[GSOC] regular expressions beta is here

Fri Aug 12 04:31:30 PDT 2011

bearophile wrote:
> Don:
> 
>>> 2) I have found many situations where I am able to solve a problem with both a simple and slow brute force solver, and a complex and fast algorithm to solve a problem. The little program maybe is too much slow for normal usage, but it's just few lines long (especially if I use lot of std.algorithm stuff) but it's much less likely to contain bugs.
> 
>> Sorry, but personally I don't believe that this is useful outside of toy examples.
>> The question is, what bugs does it find that aren't found by a trivial unit test?
> 
>> There are two cases:
>> (1) it's a very tight test. In which case, it's essentially a unit test.
>> or (2) it's a very loose test. In which case, it doesn't find bugs.
> 
> Putting a simpler algorithm in the post-condition implements a third possibility you are missing.
> 
> Usually unit tests verify some specific cases (you are also able to add generic testing code in the unit test, but this is just like moving the postcondition elsewhere).
> 
> If you put an alternative algorithm in the postcondition (under debug{} if you want), you have some advantages:
> - It's tight, because the second algorithm is supposed to always give the same results as the function.

> - It works with the real examples the program is run too, not just the cases you have put in the unit test.
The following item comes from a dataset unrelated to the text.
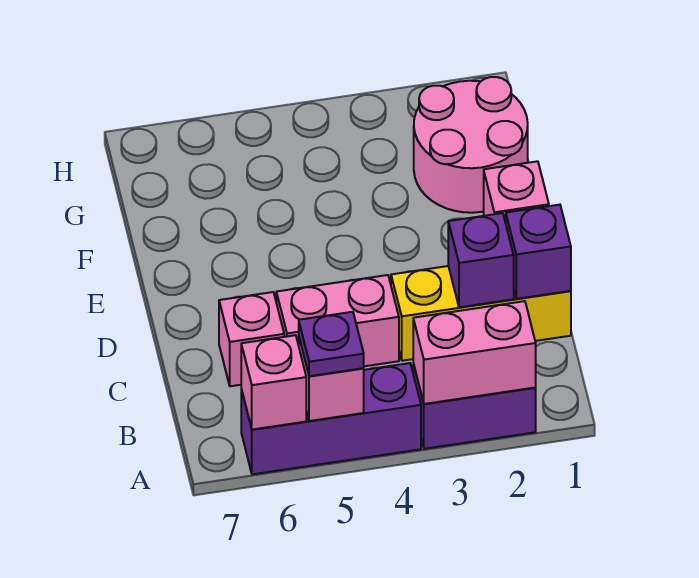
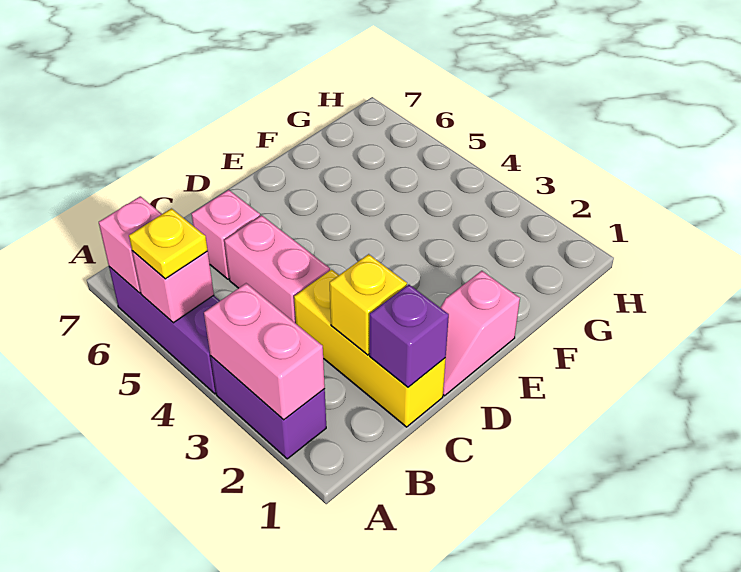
purple 1x1 plate [299,312,364,376] -> yellow 1x1 plate [129,209,208,279]
purple 1x1 brick [448,213,514,307] -> yellow 1x1 brick [330,254,407,355]
pink 2x2 round brick [414,77,528,213] -> none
Conditions required for this to be true:
(1) the function must not be time critical;
(2) an alternative algorithm must exist;
(3) the alternative algorithm must be bug-free;
(4) the function must not have been tested properly;
(5) the faulty test cases must occur during debugging (they won't be 
caught during production);
(6) the programmer must remember to put the asserts in the 'out' 
contract, but not put them into the body of the function.

This doesn't leave much.

Sometimes you forget to add certain cases in the unittests. Putting the 
test in the postcondition makes sure it always run, for all the inputs 
your function is run on (unless you disable it), so you will catch the 
cases you didn't think of in the unittests.

> 
> 
>> The crucial feature is, they do NOTHING except find bugs in the function
>> they are attached to.
> 
> In Eiffel you have the prestate too (the old), so the postcondition is the only place where such information is usable. I hope prestate will be added to D DbC, because it's a majob sub-feature of DbC. But I don't agree that postconditions are useless in D.

??? Does that relate to my sentence in any way?
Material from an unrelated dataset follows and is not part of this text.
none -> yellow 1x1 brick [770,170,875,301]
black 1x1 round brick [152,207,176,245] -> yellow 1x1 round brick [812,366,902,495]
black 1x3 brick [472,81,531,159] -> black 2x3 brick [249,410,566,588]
>> For starters, it really needs to be a function with multiple return
>> values. Otherwise, you can just stick asserts just before your return
>> statement, and you don't need __old or any such thing.
> 
> If a function has multiple return values the out(result) helps make sure all the return paths are verified.

That's what I said.

> If the function has only one return value it helps anyway, because it helps you not forget to verify the result.
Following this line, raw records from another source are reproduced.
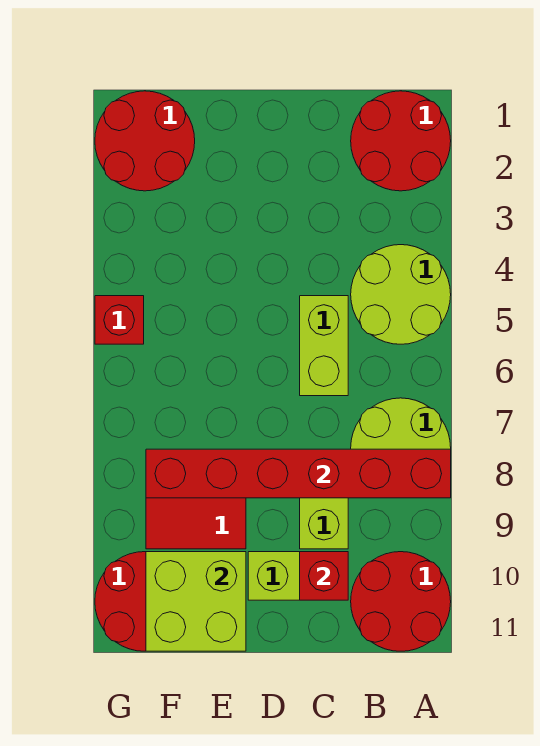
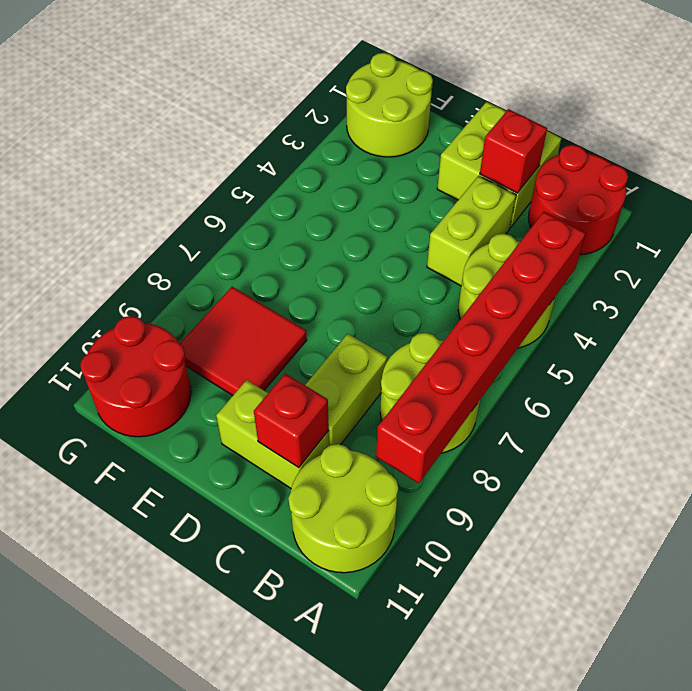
red 1x6 brick [146,449,451,498] -> red 1x6 brick turned to [376,212,586,483]
red 2x2 round brick [351,552,451,651] -> lime 2x2 round brick [288,444,398,573]
lime 1x2 brick [300,296,348,396] -> lime 1x2 brick moved to [427,176,516,286]
lime 2x2 brick [146,552,246,651] -> lime 2x2 brick moved to [437,102,561,227]
red 2x2 round brick [95,91,195,191] -> lime 2x2 round brick [346,53,433,157]
red 1x1 brick [95,296,144,344] -> red 1x1 brick moved to [480,109,547,193]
???? Why would you remember to put an assert in the postcondition, when 
you didn't put it into the function?

> 
> 
>> Under what circumstances are they are more valuable than any other assert inside a function?
> 
> I have already given some answers.

No you haven't.

> Another answer is this:
> 
> 
> int foo(int x)
> in {
>     // ...
> }
> out(result) {
>     auto y = computeSomething(result);
>     assert(y ...);
>     assert(y ...);
> }
> body {
>     // ...
> }
> 
> The out{} helps you organize your code, separating the tests of the body from the postcondition tests. Also in the postcondition you are allowed to define new variables and call things. All this out(){} code vanishes in release mode. Ho do you do that with just asserts inside the body?
> 
> 
> If you do this the asserts will vanish in release mode, but the y will be computed still, wasting computations (a smart compiler is able to see y is not used and etc, but it's not sure this optimization happens if the computation of y is complex and it's done in-place):
> 
> int foo(int x)
> in {
>     // ...
> }
> body {
>     result = ...;
>     auto y = computeSomething(result);
>     assert(y ...);
>     assert(y ...);
>     return result;
> }
> 
> 
> I presume there are ways to disable the computation of y in release mode, but I don't want to think about them. I just stick the y computation in the postcondition and the compiler will take care of it.

Trivial!
Make the postcondition a nested function. (You can even make it a 
delegate literal, if it's only used in one place).

I'll explain my original statement further: If you have a theorem 
prover, then the theorem prover can use the 'out' contract in any 
function which calls that function.

Eg,
int square(int x) out { assert(result>=0); } body { return x*x; }

void foo()
{
    int q = square(-5);
    if (q < 0) { .... }

}
Theorem prover knows that q>=0, even if it doesn't have access to the 
body of 'square'. So it detects unreachable code in foo().

So in this case, the 'out' contract can be used to find bugs in code 
that the author of the contract didn't write.
Otherwise, out contracts only find bugs in the local function, which 
doesn't have much value, since unit testing already performs that role 
(and does it better).
By contrast, 'in' functions ALWAYS find external bugs rather than local 
ones, so they're an order of magnitude more valuable in the current 
implementation.